La responsabilité juridique de la société KILOUTOU est intégralement écartée.
Notamment :
* En l’absence de faute contractuelle prouvée, le remboursement du prix de la location n’est pas fondé ;
* Faute de lien démontré entre le comportement de la société KILOUTOU et une quelconque atteinte à sa réputation, la demande au titre d’un préjudice d’image ne peut prospérer ;
* Enfin, la demande de garantie des condamnations sociales prononcées à l’encontre de la société TSD à la suite de l’accident ne saurait être mise à la charge de la société KILOUTOU, aucun fondement juridique ne l’autorisant à rechercher la responsabilité du loueur sur ce point.
En conséquence, la société TSD, ne pouvant justifier d’une inexécution imputable à la société KILOUTOU, le tribunal la déboute de toutes ses demandes préjudicielles.
* Sur les autres demandes,
Sur la demande de la société KILOUTOU tendant à obtenir une indemnité au titre de l’article 700 du Code de procédure civile,
La société KILOUTOU a dû se défendre contre des accusations infondées, entraînant des frais significatifs. Compte tenu des circonstances, il est équitable de lui allouer une indemnité à ce titre.
En conséquence, la société TSD est condamnée à payer à la société KILOUTOU la somme arbitrée de 2.000 € au titre de l’article 700 du Code de procédure civile.

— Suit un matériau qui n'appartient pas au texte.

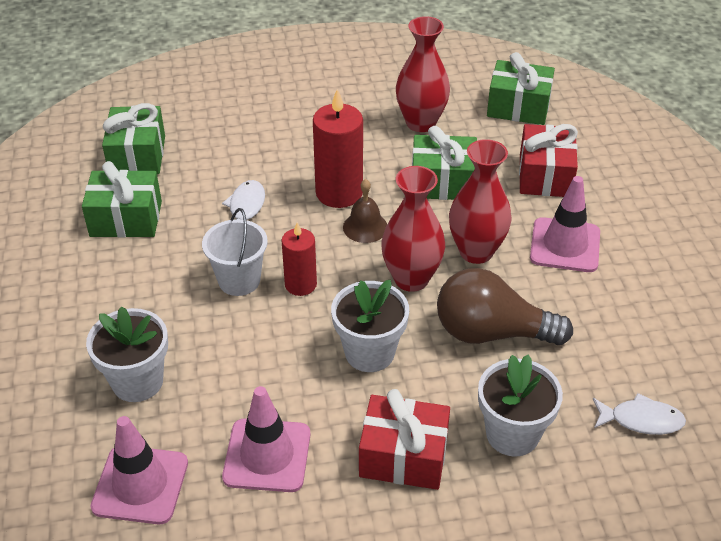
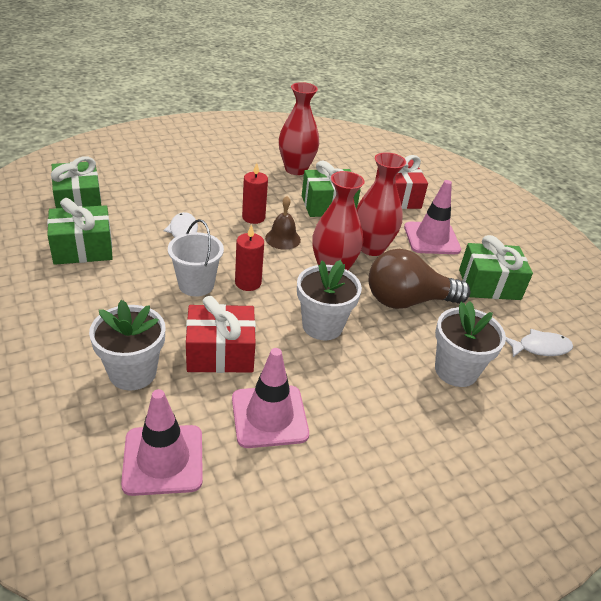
camera: 20 degrees left, 5 degrees down
red candle [313,89,363,208] -> red candle [242,163,268,224], size x0.62
red gift [359,389,450,490] -> red gift moved to [186,296,256,373]
green gift [487,52,555,125] -> green gift moved to [459,235,533,300]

La société TSD, succombant aux causes de l’instance, est condamnée aux entiers dépens de la procédure.
PAR CES MOTIFS
Le Tribunal, vidant son délibéré, statuant par mise à disposition au greffe, par jugement contradictoire, en premier ressort.
DÉBOUTE la société TSD de l’ensemble de ses demandes à l’encontre de la société KILOUTOU
CONDAMNE la société TSD à payer à la société KILOUTOU la somme de 2.000 € sur le fondement de l’article 700 du Code de procédure civile
CONDAMNE la société TSD aux entiers dépens, liquidés à la somme de 62.41 € (en ce qui concerne les frais de greffe).
Signé électroniquement par M. Patrice ABELE
Signé électroniquement par Mme Laurence DUBOIS.